Policja zawsze apeluje, aby reagować na widok kierowców, którzy mogą być pod wpływem alkoholu. W takiej sytuacji najlepiej (o ile to możliwe) zabrać pijanemu kluczyki do auta i poczekać na przyjazd funkcjonariuszy. Tym razem kluczyków nie udało się odebrać, ale finał akcji okazał się szczęśliwy.
Zgłoszenie na temat pijanego kierowcy sanocka policja (woj. podkarpackie) otrzymała w sobotę po godz. 11. Na jednym z parkingów w miejscowości Zagórz świadkowie zauważyli kierowcę, który wydawał się pijany.
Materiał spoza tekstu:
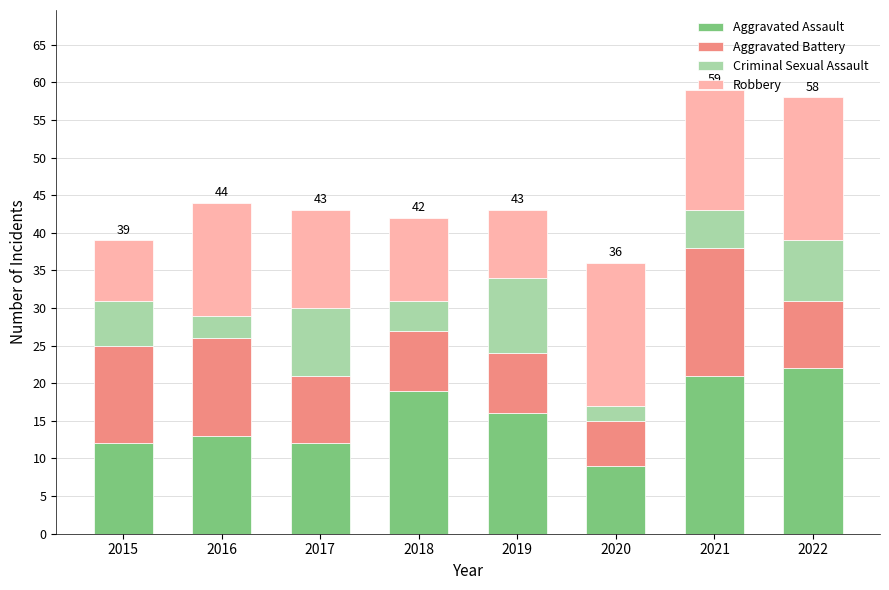

What is the total value across all series at 2019?

43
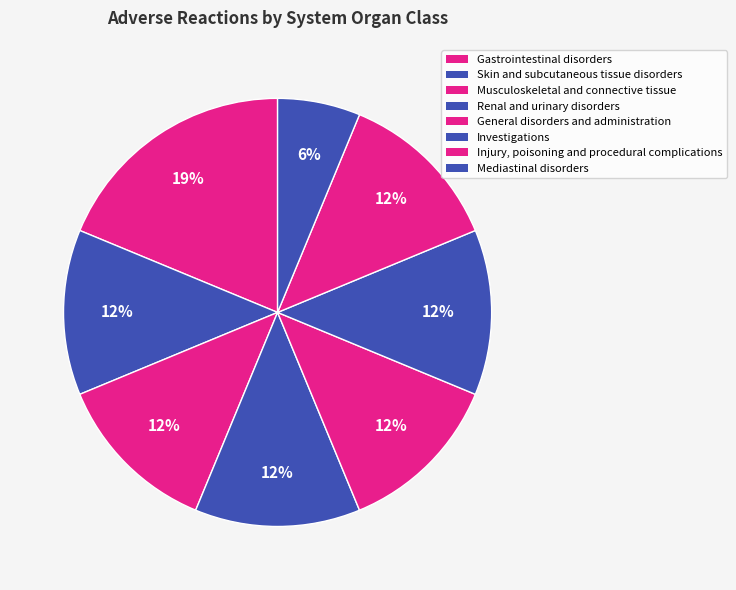

How many segments does this pie chart have?

8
Mężczyzna przyjechał do sklepu, a po zrobieniu zakupów próbował odjechać samochodem.
Widząc to, przechodząca nieopodal kobieta próbowała zabrać kierowcy kluczyki do samochodu, by uniemożliwić jazdę. Mężczyzna ani myślał jednak się z nimi rozstawać. Ostatecznie uciekł z parkingu, chwilę przed przyjazdem patroli policji.
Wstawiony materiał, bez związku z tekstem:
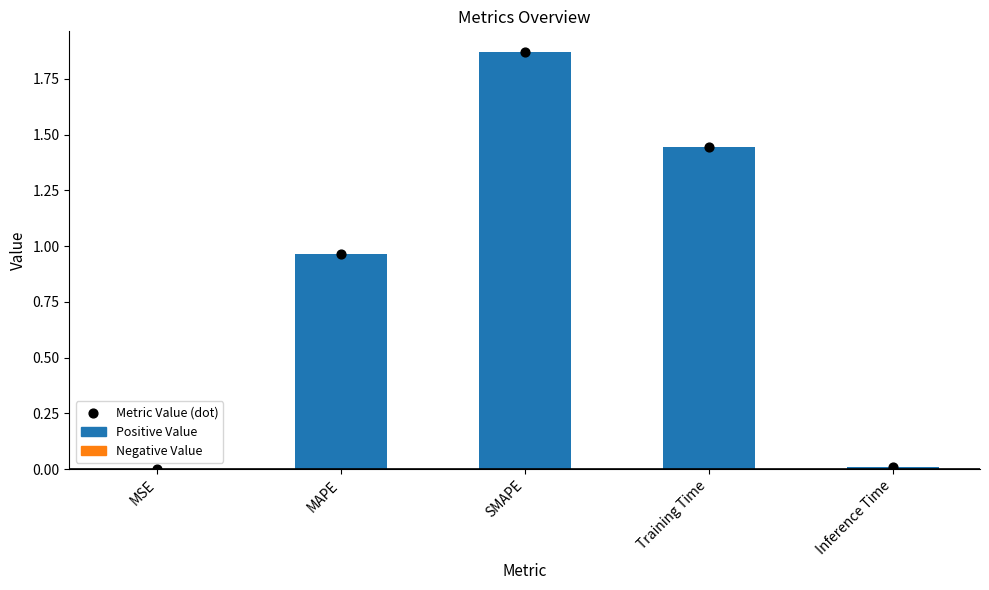

Which series has the largest total across all categories?

Positive Value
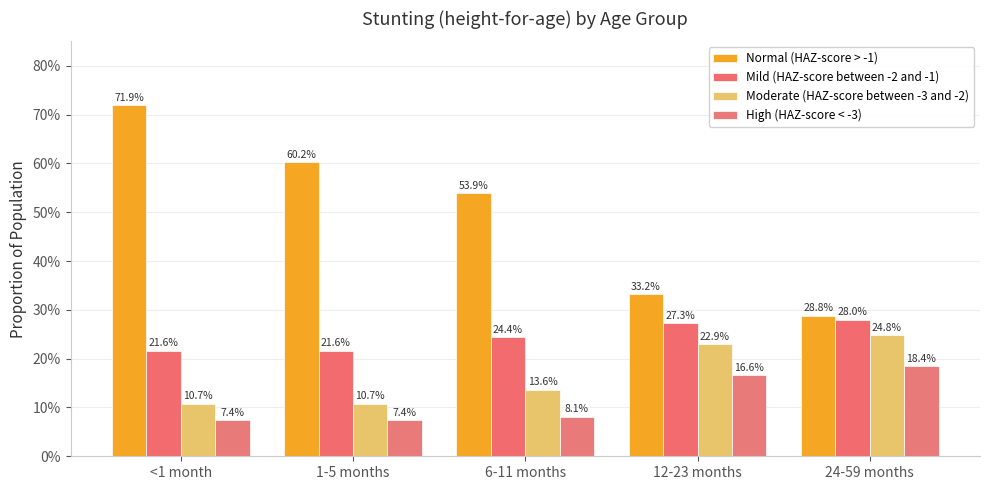

Does the chart contain stacked bars?

No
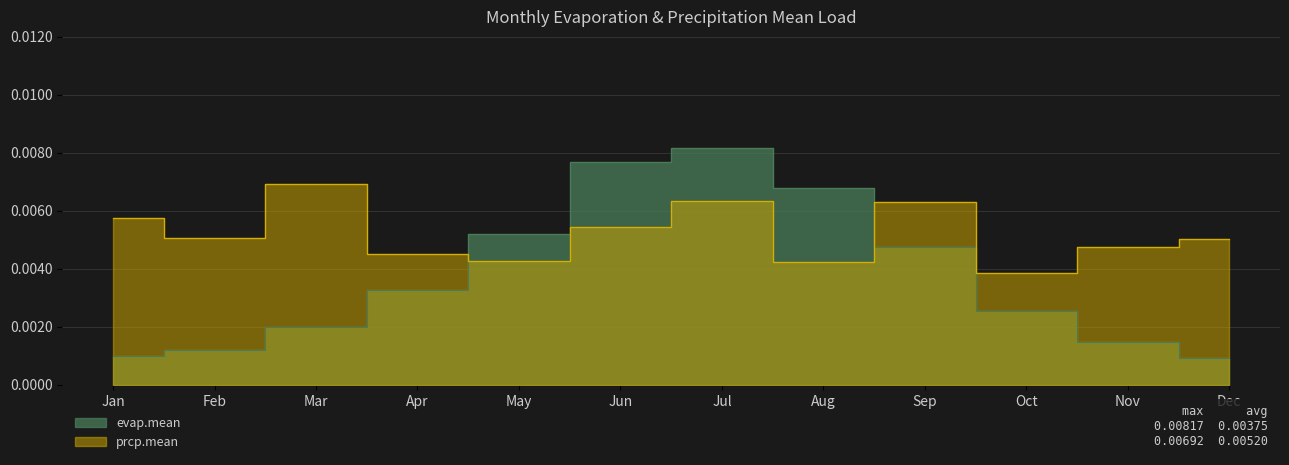

At which category does evap.mean reach its first local peak?

Jul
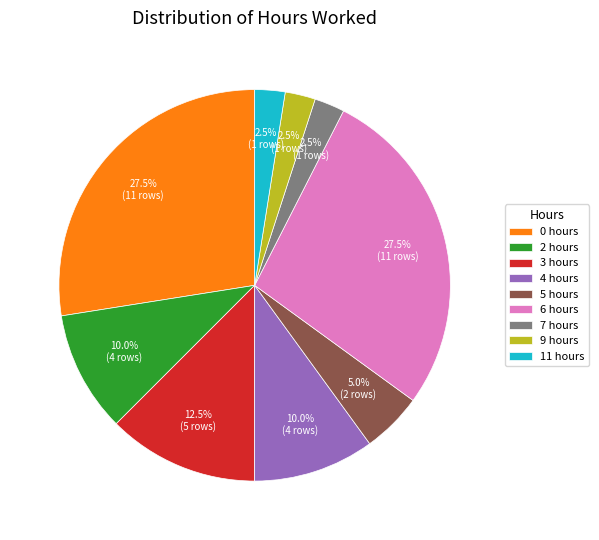

To the nearest percent, what is the average slice percentage?

11%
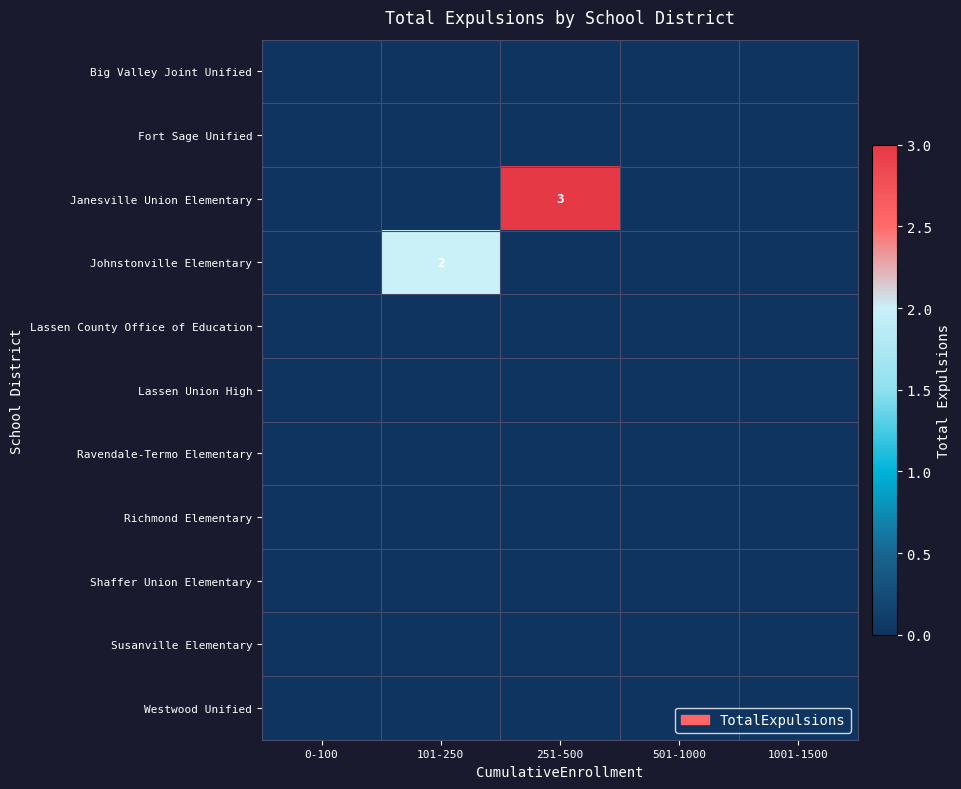

Which series has the largest total across all categories?

Janesville Union Elementary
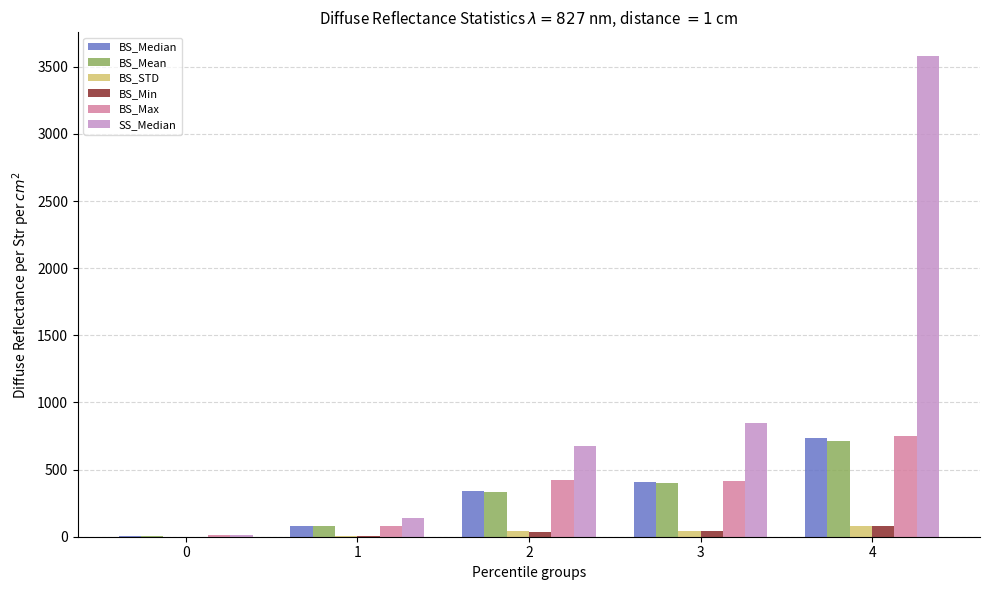

What is the highest value of the SS_Median series?

3577.4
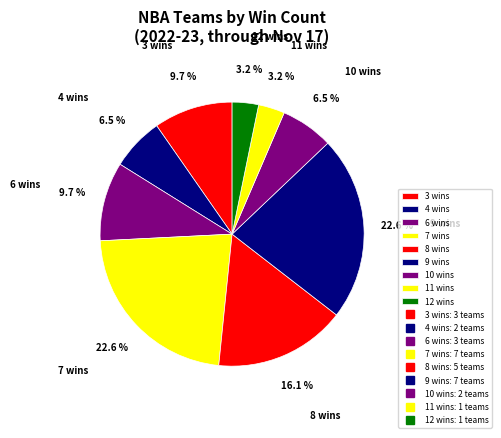

Is 12 wins the majority of the pie?

No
Funkcjonariusze sprawdzili jednak tablice rejestracyjne samochodu, którym próbował odjechać i szybko namierzyli właściciela. Okazał się nim 45-latek. Odnalezienie i zatrzymanie kierowcy zajęło policjantom zaledwie 30 minut. Faktycznie okazało się, że mężczyzna jest kompletnie pijany.
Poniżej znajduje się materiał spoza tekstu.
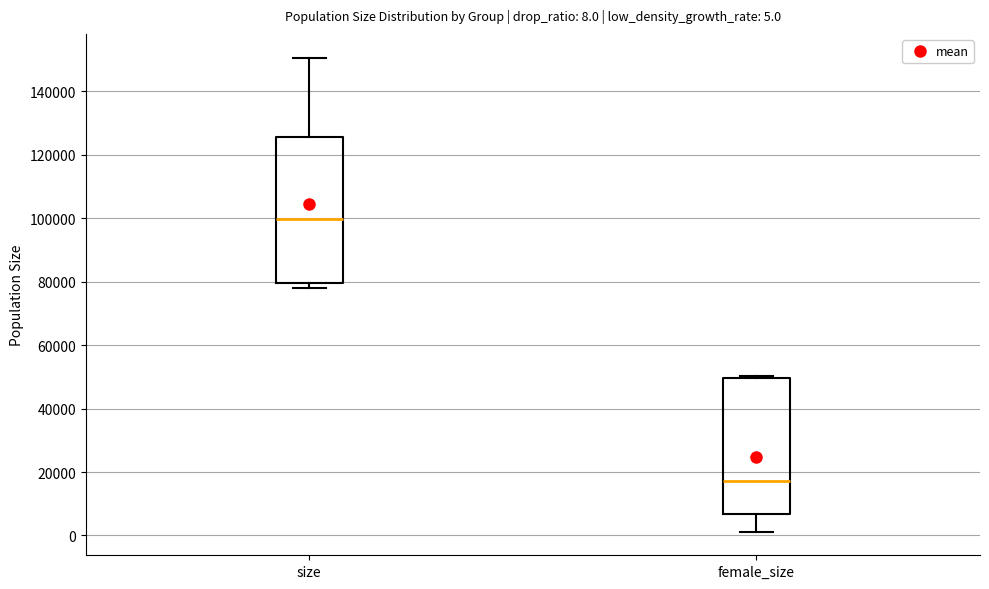

Which box is the tallest, from its lower edge to its upper edge?

size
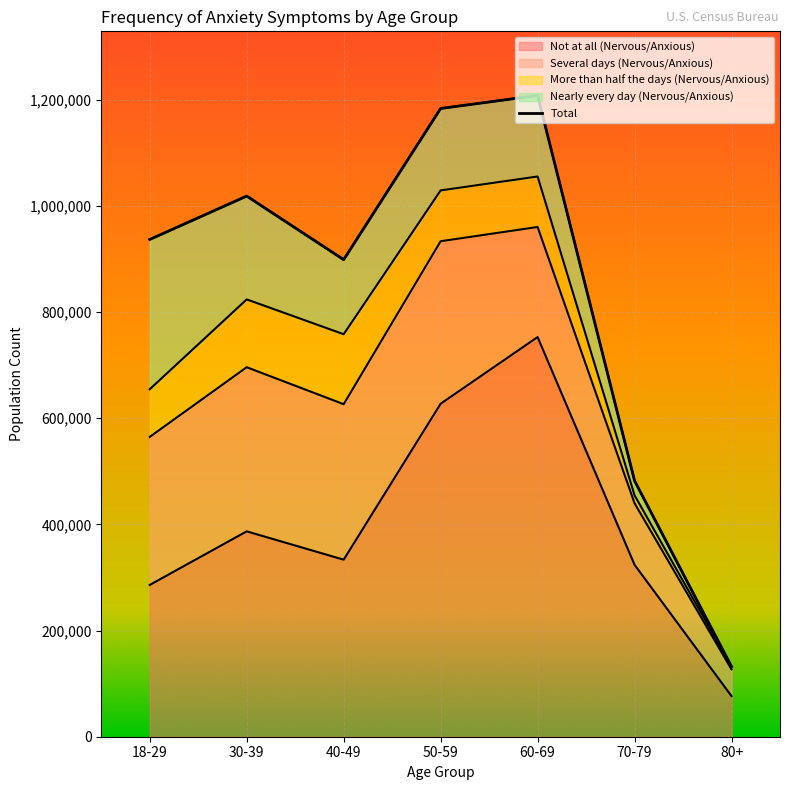

Count the number of data series in this chart.

4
Po przewiezieniu na komendę 45-latek przyznał się do kierowania samochodem, a badanie alkomatem wykazało, że w wydychanym powietrzu ma niemal 3 promile alkoholu. Mężczyzna został osadzony w policyjny areszcie i czeka na złożenie dalszych wyjaśnień. Za kierowanie samochodem w takim stanie grozi mu zakaz prowadzenia pojazdów mechanicznych, wysoka grzywna i kara do 2 lat więzienia.
Policja przypomina, aby reagować na widok pijanych kierowców. Funkcjonariusze podkreślają, że nawet anonimowa informacja przekazana policjantom może doprowadzić do zatrzymania pijanego i uratować komuś życie.